Two-month period will be used to gather views on the execution process as a step toward resuming the death penalty.

May 02, 2009|Carol J. Williams

State officials launched a two-month forum Friday for public comment on revised lethal injection procedures in a step toward resuming executions as early as next year.

But the California Department of Corrections and Rehabilitation warned in posting the new protocols that it will weigh comments only on the execution process, not on the legality or morality of the death penalty.

Executions in California have been on hold for more than three years while authorities reviewed and revised the three-drug execution sequence that first anesthetizes the prisoner, then administers a paralyzing agent and finally induces cardiac arrest with potassium chloride.

U.S. District Judge Jeremy Fogel issued a ruling that effectively stayed the execution of convicted murder Michael A. Morales in February 2006 after hearing reports that some of the 13 executions carried out in California since 1976 may have involved unconstitutional pain and suffering. Review of those executions raised doubts that the first drug, a powerful barbiturate, rendered the condemned men unconscious, while the second injection would have left them unable to express the extreme pain inflicted by the heart-stopping agent.

A task force created by Gov. Arnold Schwarzenegger in 2007 redrafted execution procedures to ensure proper administration of the drugs and to improve staff training.

The new procedures address the specific deficiencies noted by Fogel "to ensure that the condemned inmate is rendered unconscious and remains unconscious during the lethal injection process" and that the procedure "will result in the dignified end of life for the condemned inmate."

But before Fogel could review the changes, Morales' attorneys brought another challenge in Marin County, where San Quentin is located, arguing that the new protocols were illegal because the state had bypassed a statutory period for public comment.

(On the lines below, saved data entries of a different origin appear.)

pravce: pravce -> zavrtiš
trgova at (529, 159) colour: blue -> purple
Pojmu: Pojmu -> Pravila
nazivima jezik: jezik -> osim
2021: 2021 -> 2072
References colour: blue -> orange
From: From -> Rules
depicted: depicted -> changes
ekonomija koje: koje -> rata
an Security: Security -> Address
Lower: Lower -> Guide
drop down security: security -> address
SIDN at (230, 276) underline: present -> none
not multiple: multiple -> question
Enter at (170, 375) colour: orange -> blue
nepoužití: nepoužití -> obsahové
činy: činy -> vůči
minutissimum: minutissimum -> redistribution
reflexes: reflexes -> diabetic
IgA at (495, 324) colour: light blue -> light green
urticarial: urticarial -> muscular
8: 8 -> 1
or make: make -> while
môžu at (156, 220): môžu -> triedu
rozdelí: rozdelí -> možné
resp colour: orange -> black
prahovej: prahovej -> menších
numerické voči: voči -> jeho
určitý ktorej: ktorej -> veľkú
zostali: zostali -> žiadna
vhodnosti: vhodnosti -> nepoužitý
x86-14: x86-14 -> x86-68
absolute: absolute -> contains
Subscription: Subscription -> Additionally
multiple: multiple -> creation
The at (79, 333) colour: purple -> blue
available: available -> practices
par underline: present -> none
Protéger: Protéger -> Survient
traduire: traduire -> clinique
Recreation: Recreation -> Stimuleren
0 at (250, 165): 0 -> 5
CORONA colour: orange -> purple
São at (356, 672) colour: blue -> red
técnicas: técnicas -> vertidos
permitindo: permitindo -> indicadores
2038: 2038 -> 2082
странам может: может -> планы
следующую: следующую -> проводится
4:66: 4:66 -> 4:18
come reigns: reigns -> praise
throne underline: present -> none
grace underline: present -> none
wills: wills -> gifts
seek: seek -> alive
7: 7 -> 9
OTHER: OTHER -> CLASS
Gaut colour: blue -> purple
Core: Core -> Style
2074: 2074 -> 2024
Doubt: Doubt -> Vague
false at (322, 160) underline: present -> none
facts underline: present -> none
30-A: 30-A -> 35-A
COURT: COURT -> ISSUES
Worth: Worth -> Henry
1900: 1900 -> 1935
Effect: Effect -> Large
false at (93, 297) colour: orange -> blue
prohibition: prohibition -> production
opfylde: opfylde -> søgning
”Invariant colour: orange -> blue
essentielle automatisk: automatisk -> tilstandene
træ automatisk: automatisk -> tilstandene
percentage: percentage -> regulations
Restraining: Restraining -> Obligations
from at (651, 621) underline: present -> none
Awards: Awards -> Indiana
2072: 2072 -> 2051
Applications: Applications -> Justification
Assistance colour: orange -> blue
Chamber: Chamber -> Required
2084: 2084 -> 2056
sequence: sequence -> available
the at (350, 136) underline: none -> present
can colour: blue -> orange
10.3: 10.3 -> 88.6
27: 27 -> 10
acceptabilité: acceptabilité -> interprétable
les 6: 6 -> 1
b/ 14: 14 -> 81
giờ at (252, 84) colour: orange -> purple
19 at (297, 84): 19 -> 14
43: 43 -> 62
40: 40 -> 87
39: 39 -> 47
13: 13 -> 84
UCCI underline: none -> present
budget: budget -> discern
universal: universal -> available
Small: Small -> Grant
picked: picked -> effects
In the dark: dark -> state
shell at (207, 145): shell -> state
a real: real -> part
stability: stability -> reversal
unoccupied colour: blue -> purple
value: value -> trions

A Marin County judge and a state appeals panel agreed, prompting state officials who want executions resumed to concede the procedural point and post the protocols rather than spend more time fighting in court.

Californians have until June 30 to send their written views on the procedures to the corrections department or air them during a six-hour public hearing in Sacramento on the final day of the comment period.

"Comments received that are not related specifically to the process itself as presented in the text, such as the constitutionality, legality, or morality of the death penalty itself, will not receive a specific response from the department," state officials noted as they initiated the comment period.

If further revisions are deemed necessary after review of the public comments, it could be at least two months before the protocols are formally adopted and the Marin County case is closed.

Fogel would then hold hearings to determine whether the new protocols remove the possibility of lethal injection resulting in cruel and unusual punishment, as prohibited by the 8th Amendment.